## Assignment
From the first line to the last, write out the records exactly, leaving out images.

## Excerpted records
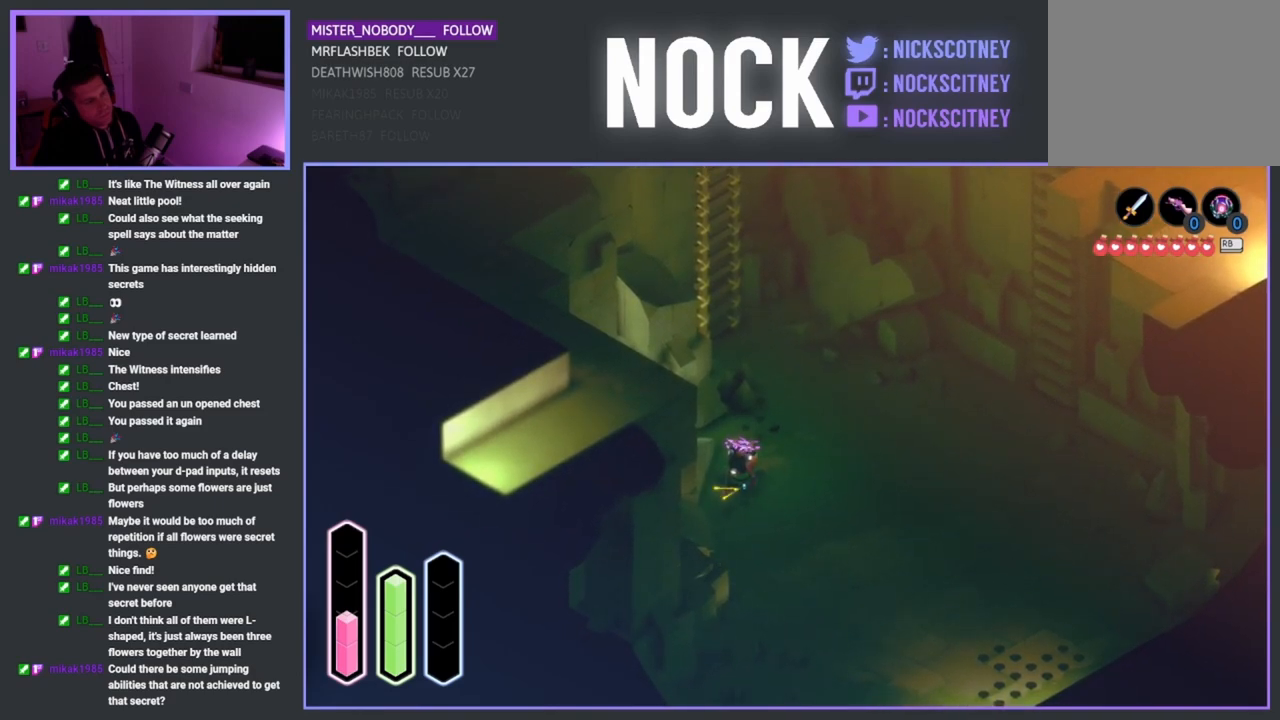
{"buttons": [], "left_stick": "center", "right_stick": "center", "events": [[50, "DPAD_RIGHT", "up"]]}
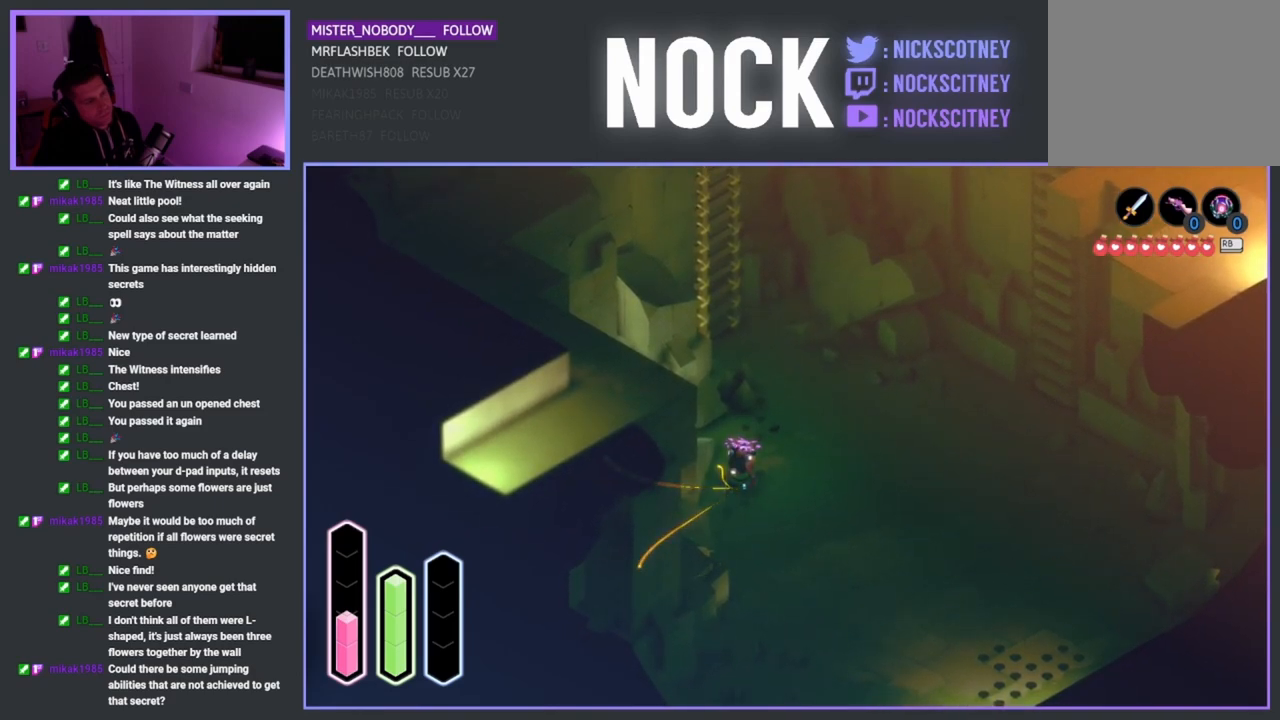
{"buttons": [], "left_stick": "down-right", "right_stick": "center", "events": [[333, "left_stick", "down-right"]]}
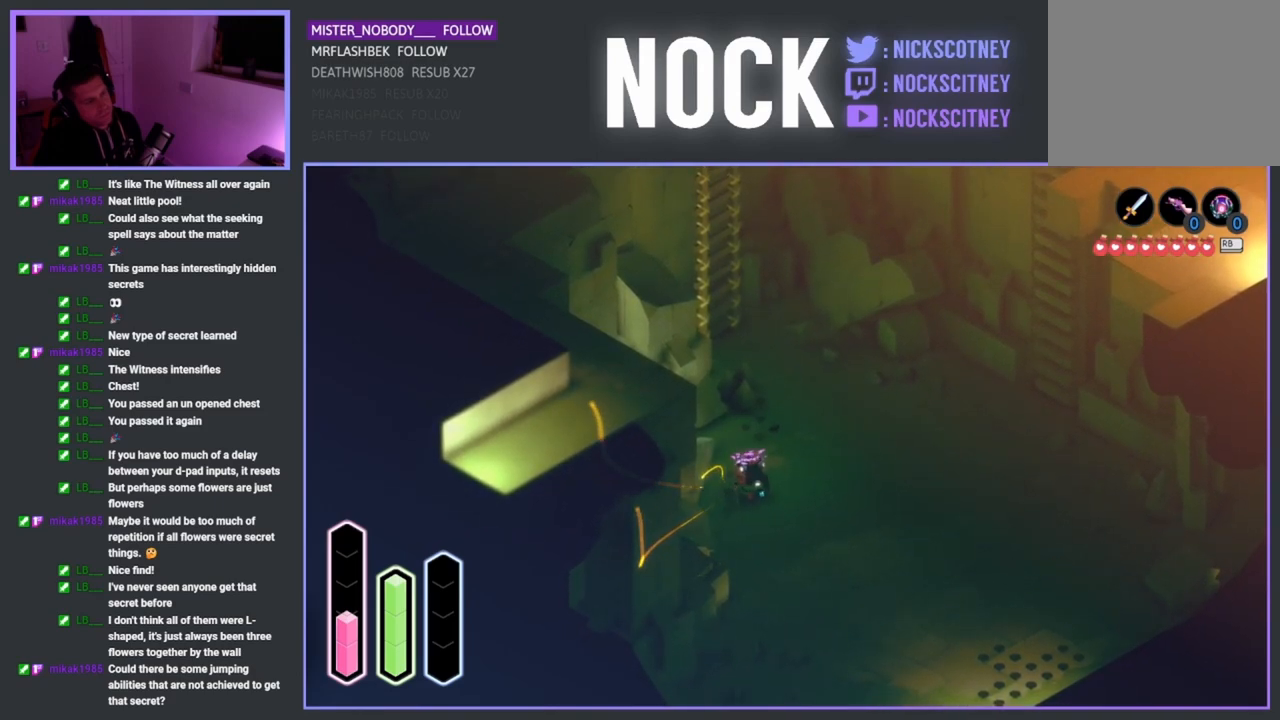
{"buttons": [], "left_stick": "up-left", "right_stick": "center", "events": [[117, "left_stick", "center"], [450, "left_stick", "up-left"]]}
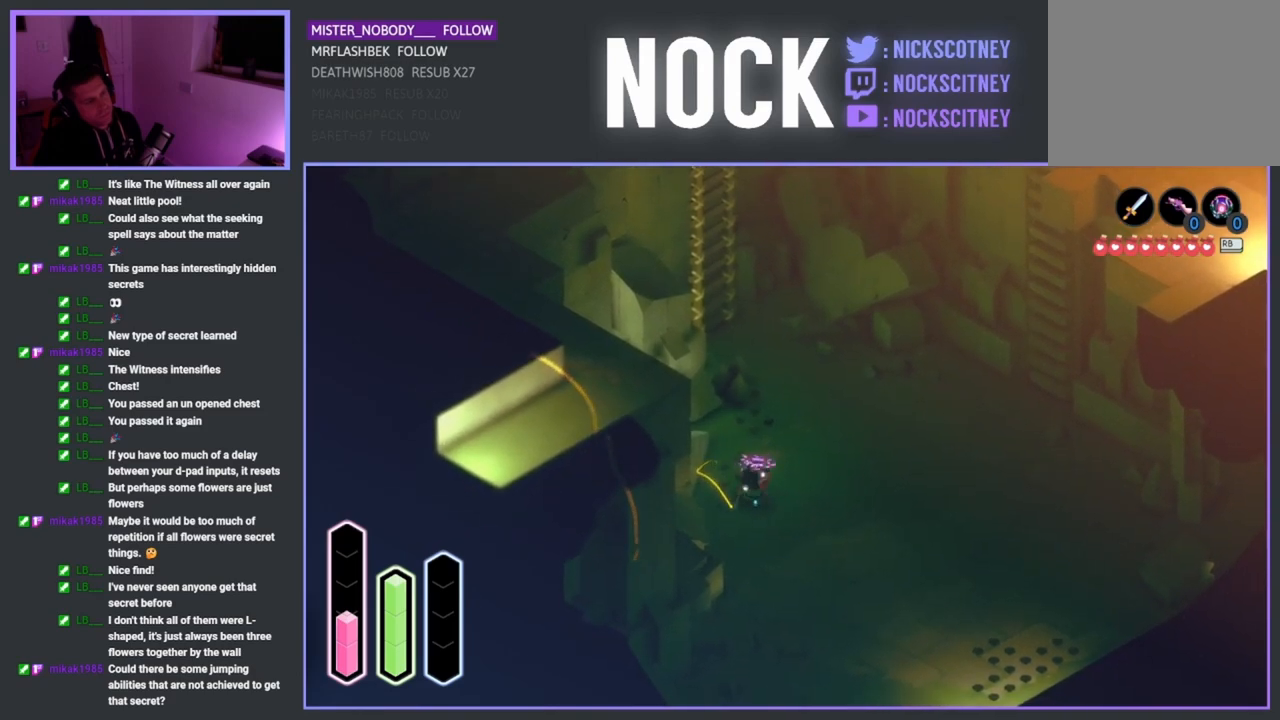
{"buttons": [], "left_stick": "up-left", "right_stick": "center", "events": []}
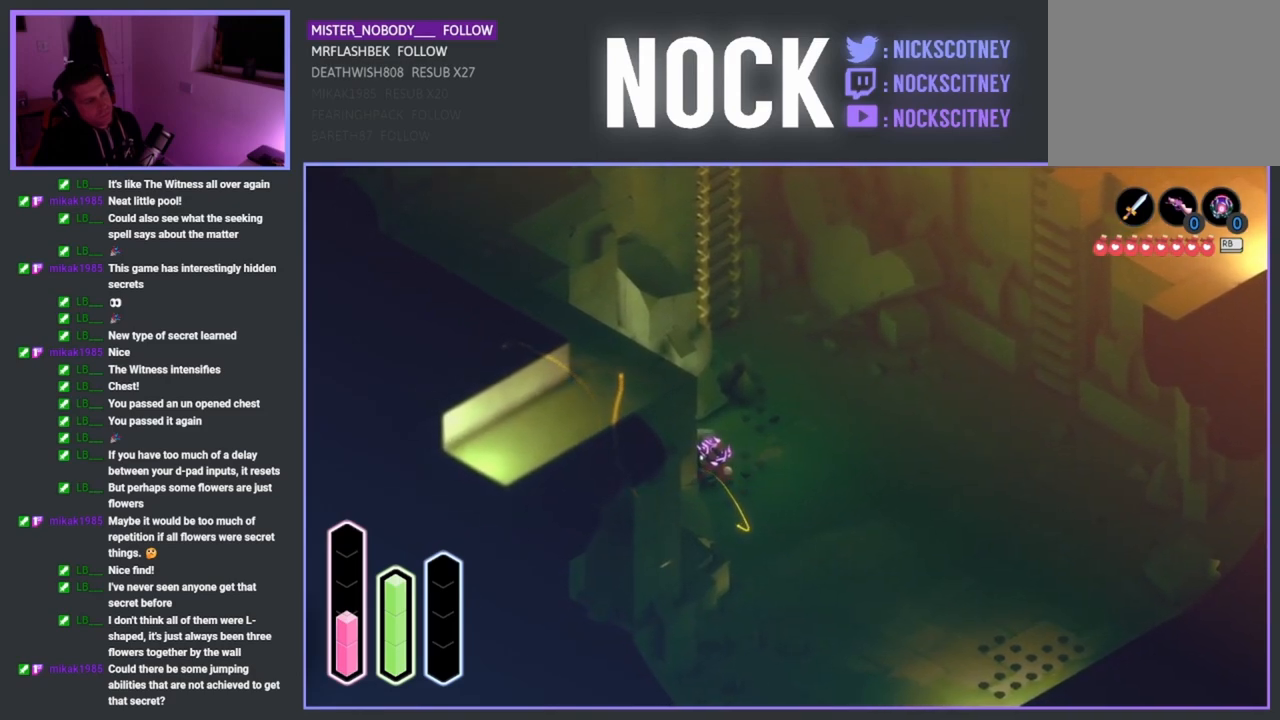
{"buttons": [], "left_stick": "left", "right_stick": "center", "events": [[450, "left_stick", "left"]]}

## Exercise result
{"buttons": [], "left_stick": "center", "right_stick": "center", "events": [[50, "DPAD_RIGHT", "up"]]}
{"buttons": [], "left_stick": "down-right", "right_stick": "center", "events": [[333, "left_stick", "down-right"]]}
{"buttons": [], "left_stick": "up-left", "right_stick": "center", "events": [[117, "left_stick", "center"], [450, "left_stick", "up-left"]]}
{"buttons": [], "left_stick": "up-left", "right_stick": "center", "events": []}
{"buttons": [], "left_stick": "left", "right_stick": "center", "events": [[450, "left_stick", "left"]]}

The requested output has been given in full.